═══ READING TEXT
The Gravity of Athens

There seems to be a contest between Athenian shop-owners – who can display the most objects in their shop front? Window to window, products are piled perilously high and wide; filling the glass and the eyes of passers-by with an overwhelming variety of wares. It is the real-life equivalent of an online shop’s “View All” button; a visual fishing trip through retail aquariums; brimming with bits and bobs, all shining and packed together like sardines. It is not quite chaos, but it’s close to the edge. A nudge away from collapsing.

The city itself is the same. Wave atop wave of people and vehicles; recycling themselves and reappearing in a convulsive cacophony of discordant stimuli. Athens is constantly spilling onto itself – not quite in chaos, but close to the edge. It is held intact by the same tension that would threaten to pull it apart. A finely balanced agitation creating a social gravity that, for now, is enough to keep things in their place. But it feels just a nudge away from collapsing.

Nowhere is this energy more present than in the spacious Omonoia Square, smack in the centre of Athens. It pulsates erratically like a defective heart, fed by numerous veiny roads and emptied via two arterial streets. The diversity of the people is startling: the homeless and the well-heeled; brown-skinned immigrants – both recent refugees and long-standing residents; native Greeks – weathered and energetic; the old, the young, the desperate, the care-free. Colonies of pigeons nod in bemused agreement, as if to say, “Life is easier than you lot are making it look”. They strut across the concrete between polished and worn shoes; and cling, over-head, to cables that vibrate in time with the whine of endless scooters and the deep hum of packed buses.

A few lengthy strides south of Omonoia, the buildings rise up hastily, closeting narrow streets in which North African men trade in shops and makeshift markets. At a certain junction, the action collects into an estuary of activity. Cars and three wheeled vans slow – although only slightly – to edge past tables of bananas, oranges and pomegranates that impede their way. And perhaps also to avoid the potential for wrath from the policemen who gaze across the scene with hands on hips and furrowed brows. Further on, past heavily graffitied walls and unofficial-looking parking lots, the men trolleying boxes of produce begin to disappear. Suddenly, the sky rises back into view, exorcising the shadows but neutering the compellingly fraught atmosphere that those shadows embraced.
══════
• [EXERCISE AIM]: In the essay on Athens, why do cars and three-wheeled vans slow at the junction south of Omonoia Square? Answer in one to three sentences.
═══ DATA SHOWN
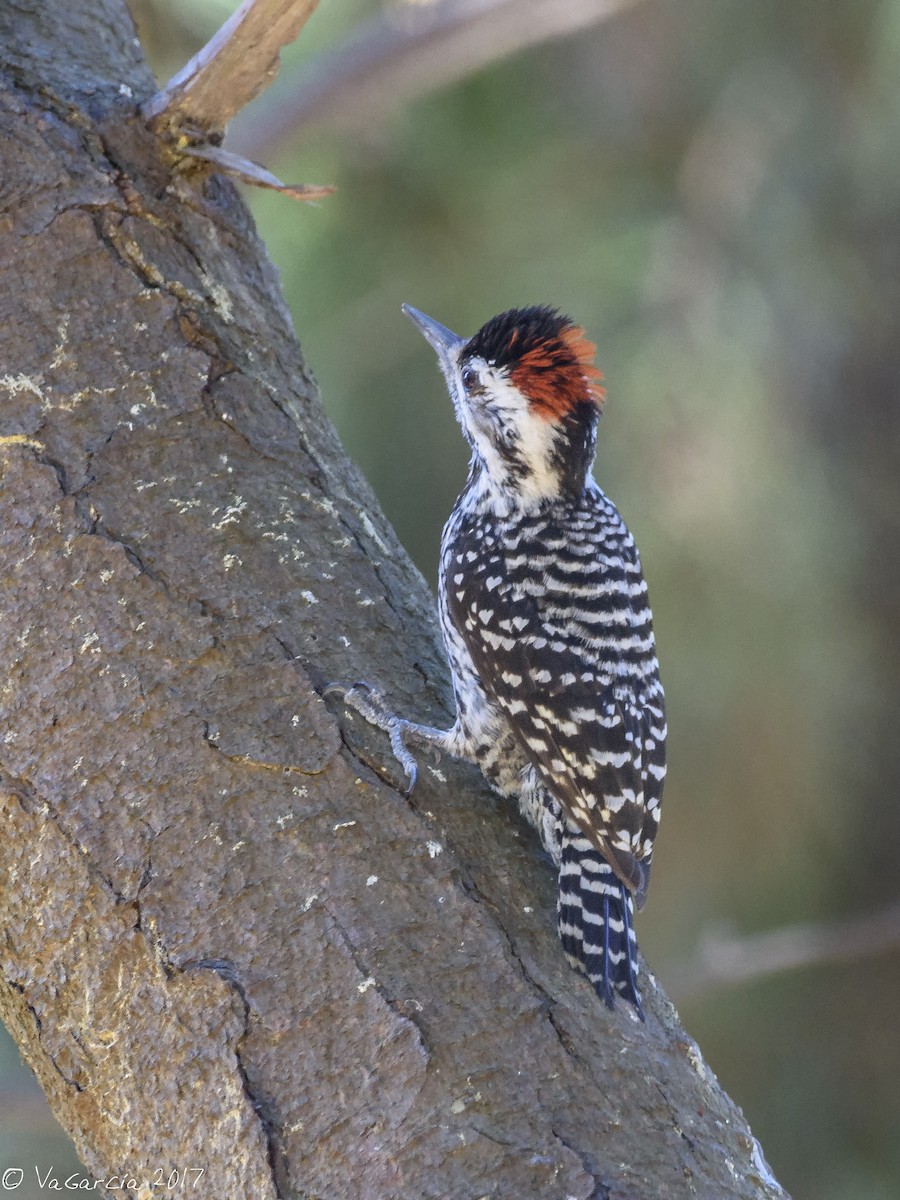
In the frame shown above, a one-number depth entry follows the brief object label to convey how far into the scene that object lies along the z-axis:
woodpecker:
══════
• [OUTPUT OF THE TASK]: They slow to edge past tables of bananas, oranges and pomegranates that block their way. The essay adds that they may also slow to avoid possible wrath from the policemen watching the scene.